Una ciudad no es un mero contenedor de vecinos. Reducirla a una marca supone gobernarla como si fuera una empresa privada y renunciar a la gestión como instrumento para mejorar la vida de sus habitantes
Aunque a alguien un poco despistado le pueda parecer, desde fuera, un tanto raro que un filósofo se preocupe por la cuestión de la ciudad, es, a poco que se piense, la cosa más natural de este mundo. De hecho, el celebrado pensador alemán Peter Sloterdijk tiene escrito en su libro Esferas IIlo siguiente: “Es un hecho completamente decisivo y nunca apreciado en toda su importancia el que todas las grandes culturas sean culturas de ciudad. El ser humano superior de la segunda era y es un animal constructor de ciudades”.
Son afirmaciones ciertamente rotundas, casi solemnes, que nos invitan a reflexionar con un poco de detenimiento en este asunto. Si Sloterdijk le concede tanta importancia a la ciudad es porque es capaz de verla en toda su importancia, en toda su trascendencia. Una ciudad no es un poblado, ni un asentamiento, ni un campamento a la orilla de un río o cerca del mar. Y si a alguien este lenguaje le sonara un tanto primitivo o arcaico, podríamos plantear lo mismo de forma algo más elaborada: una ciudad no es un mero espacio común, creado para compartir servicios y recursos. En definitiva, una ciudad no es —porque dejaría de ser ciudad— un mero contenedor de vecinos.
Las ciudades son el lugar en el que se expresa, en el que se materializa, la voluntad de los individuos de vivir juntos. El lugar donde se hace real eso que solemos llamar sociedad (hasta el punto de que bien podría decirse que la ciudad es la sociedad que tenemos más a mano) y que, sin la visibilización que proporciona lo urbano, alguien podría considerar que no deja de ser una mera abstracción. La ciudad es, pues, un espacio de convivencia de muchas personas, con todo lo que ello comporta.
¿Y que comporta, por cierto? Tal vez una de las cosas más importantes sea que, por formularlo con un lenguaje coloquial, en la ciudad no cabe ir por libre. Porque ella constituye el espacio de la interacción, de la interactuación de muchos, y para que ello no sea ocasión de permanentes conflictos y tensiones, esto es, para que el tejido ciudadano no se desgarre y la ciudad no se desangre, hace falta mantener un delicado equilibrio entre los intereses de todos.

◆ **MATERIAL PROPORCIONADO**:
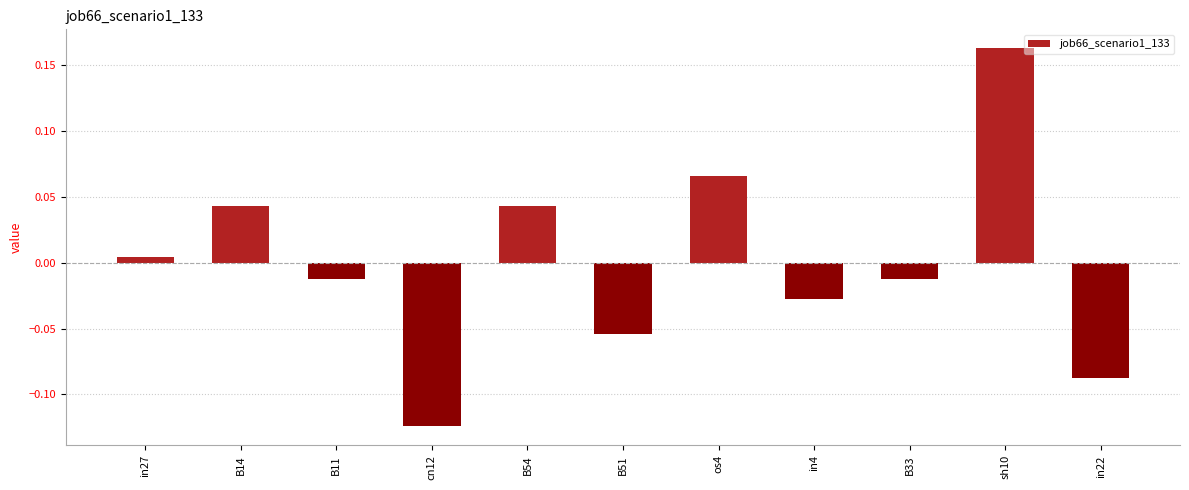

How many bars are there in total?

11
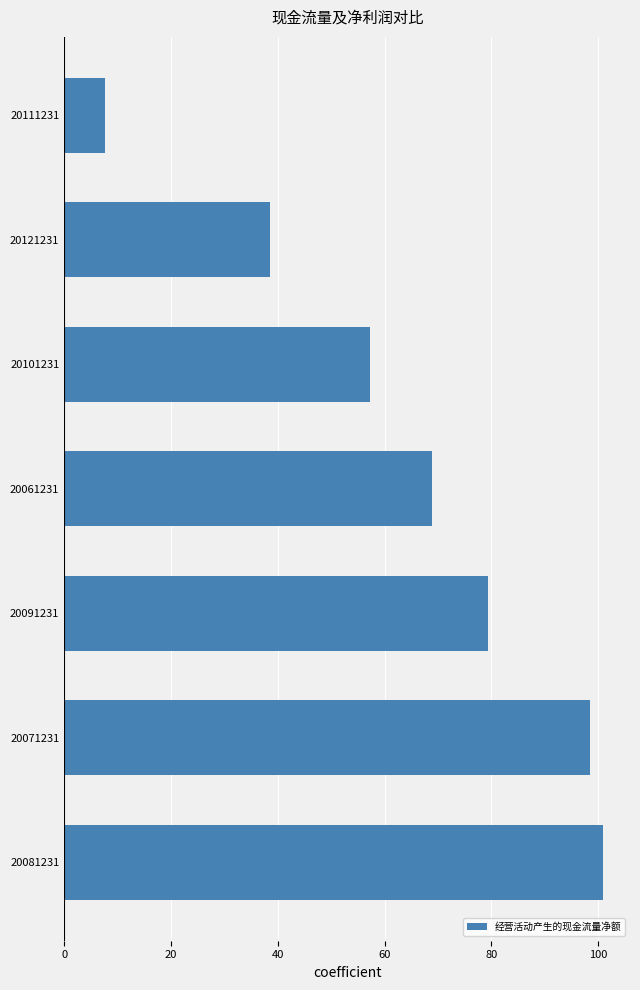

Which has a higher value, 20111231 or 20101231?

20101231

--

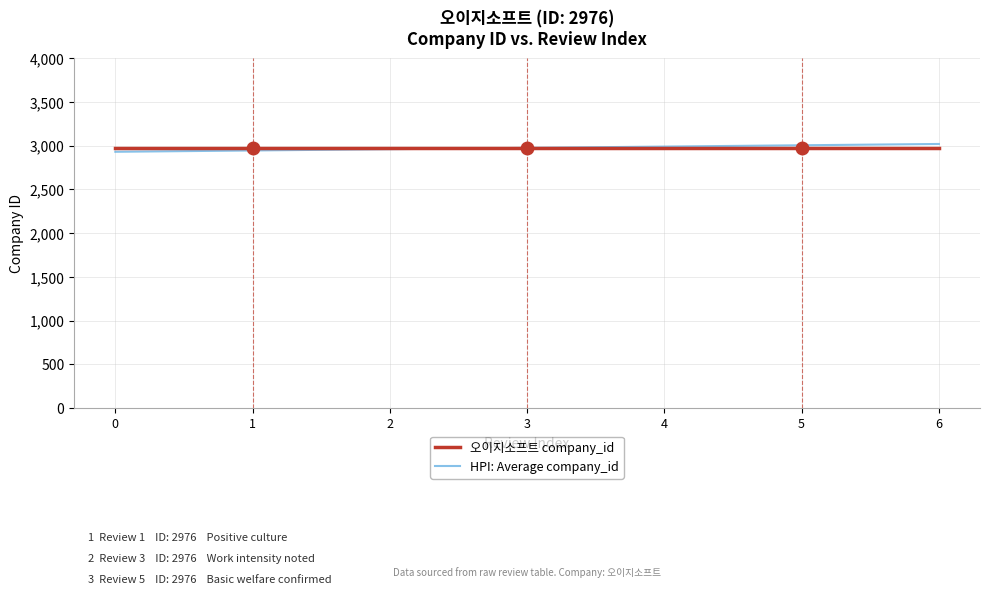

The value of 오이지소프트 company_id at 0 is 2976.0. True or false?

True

◆ **TAREAS A REALIZAR**:
**1)** Determine si cada afirmación concuerda con el fragmento sobre la ciudad, contestando sí o no y citando literalmente las palabras del fragmento que lo deciden. (a) Sloterdijk afirma que todas las grandes culturas son culturas de ciudad. (b) El fragmento define la ciudad como un mero espacio común creado para compartir servicios y recursos. (c) Según el fragmento, en la ciudad cada uno puede ir por libre.
**2)** Transcriba sin alteraciones el pasaje del fragmento sobre la ciudad que comienza en "Son afirmaciones ciertamente" y termina en "ciudad— un mero contenedor de vecinos.".
Los ítems no intervienen en lo que aquí se solicita.

◆ **RESULTADOS ESPERADOS**:
**1)**
(a) Sí: "todas las grandes culturas sean culturas de ciudad".
(b) No: "una ciudad no es un mero espacio común, creado para compartir servicios y recursos".
(c) No: "en la ciudad no cabe ir por libre".

**2)**
Son afirmaciones ciertamente rotundas, casi solemnes, que nos invitan a reflexionar con un poco de detenimiento en este asunto. Si Sloterdijk le concede tanta importancia a la ciudad es porque es capaz de verla en toda su importancia, en toda su trascendencia. Una ciudad no es un poblado, ni un asentamiento, ni un campamento a la orilla de un río o cerca del mar. Y si a alguien este lenguaje le sonara un tanto primitivo o arcaico, podríamos plantear lo mismo de forma algo más elaborada: una ciudad no es un mero espacio común, creado para compartir servicios y recursos. En definitiva, una ciudad no es —porque dejaría de ser ciudad— un mero contenedor de vecinos.